In such applications, there may be hundreds of services with thousands of variations that constantly change when orchestrated on a platform like Kubernetes. A service mesh uses dynamic routing tools to connect to the correct service and find the source of information that historically has provided the fastest response. If that source is unresponsive, the service mesh finds another source; if an error is returned, it removes the source from the balancing pool. If the request deadline is missed, it registers a ‘failed request' rather than loading the system with more retries, preventing it from crashing.
By automating communications between the different parts of the application, a service mesh improves uptime, performance and resilience of the application as a whole.
So how did this tool, which uses web applications to manage service-to-service communications, evolve?
In 1992, one of the first software architecture models (still widely used today), was the Model View Controller (MVC) pattern. Changes in distribution patterns resulted in Service Oriented Architecture (SOA) in 2000 and event-driven architecture in 2003. Ten years later, when software development required more robust and scalable solutions, microservices arrived, followed by serverless platforms in 2015.
There was, however, still a tendency to develop process-driven applications that mirrored organisations' existing silo-based communication structures. Granted, the software was broken up into smaller pieces (the individual microservices), but there was also more of it distributed across more systems. These smaller pieces of software and the communications between them are more complex to handle, which is where service meshes come in.
A service mesh works by supporting the inter-process communication (IPC) - the mechanism an operating system uses to manage and share data.
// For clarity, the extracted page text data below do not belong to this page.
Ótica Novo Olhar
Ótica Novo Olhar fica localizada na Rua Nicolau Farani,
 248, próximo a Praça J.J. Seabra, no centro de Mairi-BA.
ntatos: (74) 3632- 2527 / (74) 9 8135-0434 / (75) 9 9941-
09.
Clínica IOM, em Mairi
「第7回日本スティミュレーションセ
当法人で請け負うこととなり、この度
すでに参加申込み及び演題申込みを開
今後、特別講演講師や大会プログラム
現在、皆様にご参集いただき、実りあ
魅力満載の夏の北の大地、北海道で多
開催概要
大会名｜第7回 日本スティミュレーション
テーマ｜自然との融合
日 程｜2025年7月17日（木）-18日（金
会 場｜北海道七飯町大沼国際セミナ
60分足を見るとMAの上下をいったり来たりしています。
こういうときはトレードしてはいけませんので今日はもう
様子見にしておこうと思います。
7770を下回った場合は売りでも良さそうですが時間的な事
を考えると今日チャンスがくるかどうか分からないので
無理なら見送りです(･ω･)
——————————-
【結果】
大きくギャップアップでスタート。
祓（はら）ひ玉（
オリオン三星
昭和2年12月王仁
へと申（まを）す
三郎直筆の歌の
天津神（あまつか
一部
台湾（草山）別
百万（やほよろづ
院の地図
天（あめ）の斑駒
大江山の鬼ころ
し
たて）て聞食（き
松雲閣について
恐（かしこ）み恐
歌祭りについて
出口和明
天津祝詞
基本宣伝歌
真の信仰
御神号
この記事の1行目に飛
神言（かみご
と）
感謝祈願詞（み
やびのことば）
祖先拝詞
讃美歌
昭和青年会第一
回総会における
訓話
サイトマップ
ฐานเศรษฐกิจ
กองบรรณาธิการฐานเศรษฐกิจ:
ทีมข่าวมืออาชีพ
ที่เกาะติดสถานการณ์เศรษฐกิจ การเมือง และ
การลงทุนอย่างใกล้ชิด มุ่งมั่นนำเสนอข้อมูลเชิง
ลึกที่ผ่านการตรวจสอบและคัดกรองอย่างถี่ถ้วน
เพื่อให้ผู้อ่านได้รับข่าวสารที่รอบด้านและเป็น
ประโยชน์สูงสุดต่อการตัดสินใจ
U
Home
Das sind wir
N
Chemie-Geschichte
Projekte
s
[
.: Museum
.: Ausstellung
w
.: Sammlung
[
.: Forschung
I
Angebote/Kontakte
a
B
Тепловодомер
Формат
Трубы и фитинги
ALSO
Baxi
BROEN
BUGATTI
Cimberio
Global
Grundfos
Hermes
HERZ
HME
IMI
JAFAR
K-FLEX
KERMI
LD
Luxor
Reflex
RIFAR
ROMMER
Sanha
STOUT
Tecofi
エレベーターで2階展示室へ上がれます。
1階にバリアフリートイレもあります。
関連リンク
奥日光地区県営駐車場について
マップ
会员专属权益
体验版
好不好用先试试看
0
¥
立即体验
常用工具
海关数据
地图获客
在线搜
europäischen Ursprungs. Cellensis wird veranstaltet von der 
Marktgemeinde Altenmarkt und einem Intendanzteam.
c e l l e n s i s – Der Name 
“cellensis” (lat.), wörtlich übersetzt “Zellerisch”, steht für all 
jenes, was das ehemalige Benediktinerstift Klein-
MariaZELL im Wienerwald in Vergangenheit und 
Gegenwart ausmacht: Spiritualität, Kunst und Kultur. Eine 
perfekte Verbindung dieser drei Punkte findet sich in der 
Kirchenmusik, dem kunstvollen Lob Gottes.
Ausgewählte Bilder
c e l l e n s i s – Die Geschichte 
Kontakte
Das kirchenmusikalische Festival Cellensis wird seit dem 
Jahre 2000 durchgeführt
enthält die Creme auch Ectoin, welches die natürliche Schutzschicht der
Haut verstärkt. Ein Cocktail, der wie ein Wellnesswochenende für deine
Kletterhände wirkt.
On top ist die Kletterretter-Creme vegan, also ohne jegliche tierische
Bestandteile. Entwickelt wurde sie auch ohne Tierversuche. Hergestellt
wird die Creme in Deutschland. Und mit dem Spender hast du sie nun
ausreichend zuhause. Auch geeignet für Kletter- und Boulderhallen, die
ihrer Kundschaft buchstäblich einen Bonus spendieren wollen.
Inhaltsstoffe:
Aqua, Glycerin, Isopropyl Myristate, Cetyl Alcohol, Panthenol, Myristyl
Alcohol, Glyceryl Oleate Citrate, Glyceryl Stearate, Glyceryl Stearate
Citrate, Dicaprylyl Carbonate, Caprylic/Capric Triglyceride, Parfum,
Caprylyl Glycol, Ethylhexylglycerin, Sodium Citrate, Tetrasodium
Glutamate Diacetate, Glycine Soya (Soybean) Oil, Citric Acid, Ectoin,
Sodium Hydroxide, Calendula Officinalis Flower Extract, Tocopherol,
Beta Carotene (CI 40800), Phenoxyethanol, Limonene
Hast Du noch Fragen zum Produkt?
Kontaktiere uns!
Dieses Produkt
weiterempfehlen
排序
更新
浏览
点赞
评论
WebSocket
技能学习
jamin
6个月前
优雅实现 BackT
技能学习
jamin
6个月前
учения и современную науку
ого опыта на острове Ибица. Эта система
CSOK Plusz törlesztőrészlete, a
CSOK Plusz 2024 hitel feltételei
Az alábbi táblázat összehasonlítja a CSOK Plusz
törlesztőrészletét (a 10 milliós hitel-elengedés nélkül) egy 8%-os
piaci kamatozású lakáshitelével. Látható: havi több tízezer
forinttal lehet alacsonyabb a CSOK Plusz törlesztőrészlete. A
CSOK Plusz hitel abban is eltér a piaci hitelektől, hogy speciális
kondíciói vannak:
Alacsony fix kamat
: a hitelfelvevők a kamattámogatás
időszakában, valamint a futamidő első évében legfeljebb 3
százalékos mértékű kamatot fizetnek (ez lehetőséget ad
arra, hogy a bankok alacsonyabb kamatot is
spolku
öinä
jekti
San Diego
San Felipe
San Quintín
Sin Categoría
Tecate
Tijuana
It addresses all the network issues developers normally have to consider when implementing a microservice, for example, load balancing, circuit breakers, retries, time-outs and smart routing, and enables advanced deployment techniques, such as canary releases and dark launches. In doing so, a service mesh negates the need for infrastructure application coding, giving developers more time to focus on the business logic.
Telemetry is another feature of service meshes; activity is observed and recorded via metrics and loaded onto a central database. Some service mesh solutions integrate with software monitoring tools, and they can also replace the communication libraries typically used to handle load balancing, latency, fault tolerance and failover network issues.
While service meshes are perfect for handling the often complex and varied service-to-service communication (also known as east-west traffic), requests originating from external networks, by consumers of exposed APIs (north-south traffic), should be managed by an API gateway. The latter provides the necessary security, access control and governance capabilities to protect the internal infrastructure.
There is no silver bullet to address all organisations' technology issues, but software architects and developers now have access to new tools to support the software development life cycle.
And as more businesses migrate to a microservices architecture, organising their software around their capabilities rather than process-driven silos, service meshes will be increasingly needed to help applications evolve in line with business growth.